DOCUMENT EXCERPT:
----
Blogger The Walshes said...

That sounds like a fabulous vacation! I "ppffft/guffawed" so loudly at the bratwurst I actually sprayed the computer screen a bit (insert embarassed smiley face here.) And so sorry to hear about the knee....hopefully its minor!

9/04/2007 12:04 AM  
Blogger Shal said...

Good luck with your kneescope thing. Hope it's minor as well!

Your vacation sounds awesome! I hope my daughter does the same when we come back stateside to visit!

Elmo rules our house too, unfortunately!

9/04/2007 2:01 AM  
Blogger The Littons said...

Good report. That bratwurst picture is making me hungry.

And yes, I was also wondering what had happened to the Get Fresh Crew.

9/04/2007 3:53 AM  
Anonymous Anonymous said...

Possibly the best vacation recap I've ever read. I'm a little scared though about the fact that every time I saw one of your photos, you then proceeded to write exactly what I was thinking inside my head (aside from the fact that you make no mention of the fact that an Asian woman in Germany served you a meter of bratwurst. It's a little known fact that Asians make the best bratwurst in Germany. Something to do with the war, I guess.)

Good luck with the scope today. Let me know if you're ok and free for beers anytime soon (i.e. I'll trade you some beers for some Percocet.)

9/04/2007 10:57 AM  
Anonymous Anonymous said...

i cannot stop laughing over the half meter of bratwurst. i don't think i would have believed it if you hadn't included a picture.

good luck with the knee-scope-thing!

9/04/2007 3:35 PM  
Blogger Kara said...

Welcome back! Am in awe of your writing/sausage consuming prowess.

9/04/2007 4:47 PM  
Blogger The Catharine Chronicles said...

Sooo... mentioning what they actually put in the sausages would probably be a bad idea, I guess, huh. Forget I mentioned it. No, no... nothing, really. It's fine. I'm sure you're fine.

What a lovely vacation! Thanks for sharing. I haven't been to Germany and the Netherlands in about 30 years. Guess it's time to back. (Surely, they must have forgotten me by now.)

~C~

9/04/2007 8:59 PM  
Blogger SETH said...

Nice recap.

I wonder where one could buy one of those half-meter bratwurst plates? My new mission in life is to make up a tofu based dish served on that plate for the missus.

Also, I started reading this blog before your baby was born and now I have a torn meniscus. Coincidence? I think not. Even though I'm in LaLaLand, send me the number for the doc with the chin please.

9/04/2007 9:16 PM  
Blogger mr. nice guy said...
----
Limb landmark coordinates:

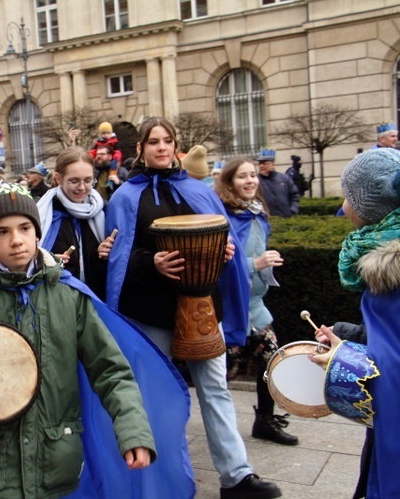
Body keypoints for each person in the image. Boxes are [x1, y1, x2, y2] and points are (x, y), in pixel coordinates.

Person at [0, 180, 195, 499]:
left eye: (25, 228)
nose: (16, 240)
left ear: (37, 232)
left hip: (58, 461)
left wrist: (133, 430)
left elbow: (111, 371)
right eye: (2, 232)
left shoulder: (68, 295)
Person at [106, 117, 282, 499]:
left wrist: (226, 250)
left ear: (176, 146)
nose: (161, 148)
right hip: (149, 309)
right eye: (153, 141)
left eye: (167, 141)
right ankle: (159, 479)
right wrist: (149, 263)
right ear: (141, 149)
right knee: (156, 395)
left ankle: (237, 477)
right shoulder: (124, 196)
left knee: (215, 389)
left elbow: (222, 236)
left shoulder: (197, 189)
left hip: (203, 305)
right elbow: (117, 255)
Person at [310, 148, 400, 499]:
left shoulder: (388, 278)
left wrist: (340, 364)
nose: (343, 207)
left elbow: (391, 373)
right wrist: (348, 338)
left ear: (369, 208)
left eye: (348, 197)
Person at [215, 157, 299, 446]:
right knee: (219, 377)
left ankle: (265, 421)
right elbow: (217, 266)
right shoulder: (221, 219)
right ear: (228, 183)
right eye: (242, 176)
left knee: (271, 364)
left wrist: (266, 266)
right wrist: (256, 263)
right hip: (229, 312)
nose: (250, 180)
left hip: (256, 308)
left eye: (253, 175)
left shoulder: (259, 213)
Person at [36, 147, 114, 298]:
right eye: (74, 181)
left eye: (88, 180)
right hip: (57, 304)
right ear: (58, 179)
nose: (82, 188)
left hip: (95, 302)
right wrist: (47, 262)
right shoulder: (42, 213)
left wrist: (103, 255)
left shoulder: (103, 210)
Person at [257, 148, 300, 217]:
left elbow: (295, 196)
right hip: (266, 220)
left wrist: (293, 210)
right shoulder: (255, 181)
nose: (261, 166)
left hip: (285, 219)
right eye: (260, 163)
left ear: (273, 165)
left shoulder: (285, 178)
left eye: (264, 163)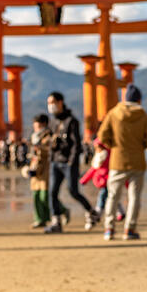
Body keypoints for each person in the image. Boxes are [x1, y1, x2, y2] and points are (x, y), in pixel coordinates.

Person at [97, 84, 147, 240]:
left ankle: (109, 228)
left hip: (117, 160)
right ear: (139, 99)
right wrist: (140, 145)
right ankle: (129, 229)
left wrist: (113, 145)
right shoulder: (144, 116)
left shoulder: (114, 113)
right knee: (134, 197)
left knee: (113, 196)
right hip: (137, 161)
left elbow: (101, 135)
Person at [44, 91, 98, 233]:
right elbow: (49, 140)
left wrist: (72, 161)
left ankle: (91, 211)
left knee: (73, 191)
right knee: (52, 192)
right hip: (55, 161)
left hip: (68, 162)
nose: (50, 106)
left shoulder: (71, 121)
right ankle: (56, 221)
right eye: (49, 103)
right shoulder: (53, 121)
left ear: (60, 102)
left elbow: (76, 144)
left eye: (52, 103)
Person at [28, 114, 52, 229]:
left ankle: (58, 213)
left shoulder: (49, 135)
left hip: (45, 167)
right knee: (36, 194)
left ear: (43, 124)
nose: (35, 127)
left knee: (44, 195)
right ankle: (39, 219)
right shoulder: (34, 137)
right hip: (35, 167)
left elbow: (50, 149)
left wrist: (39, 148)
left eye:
----
THE TASK:
Decide whether each statement agrees with the comment thread, answering yes or no and quoting the words from the thread that settle it.
1. Kara welcomes the blogger back.
2. The Littons say the bratwurst picture is making them thirsty.
3. Shal says Elmo rules Shal's house too.
The listing has no connection to the comment thread.

ANSWER TO THIS EXERCISE:
1. Yes: "Welcome back!"
2. No: "That bratwurst picture is making me hungry."
3. Yes: "Elmo rules our house too, unfortunately!"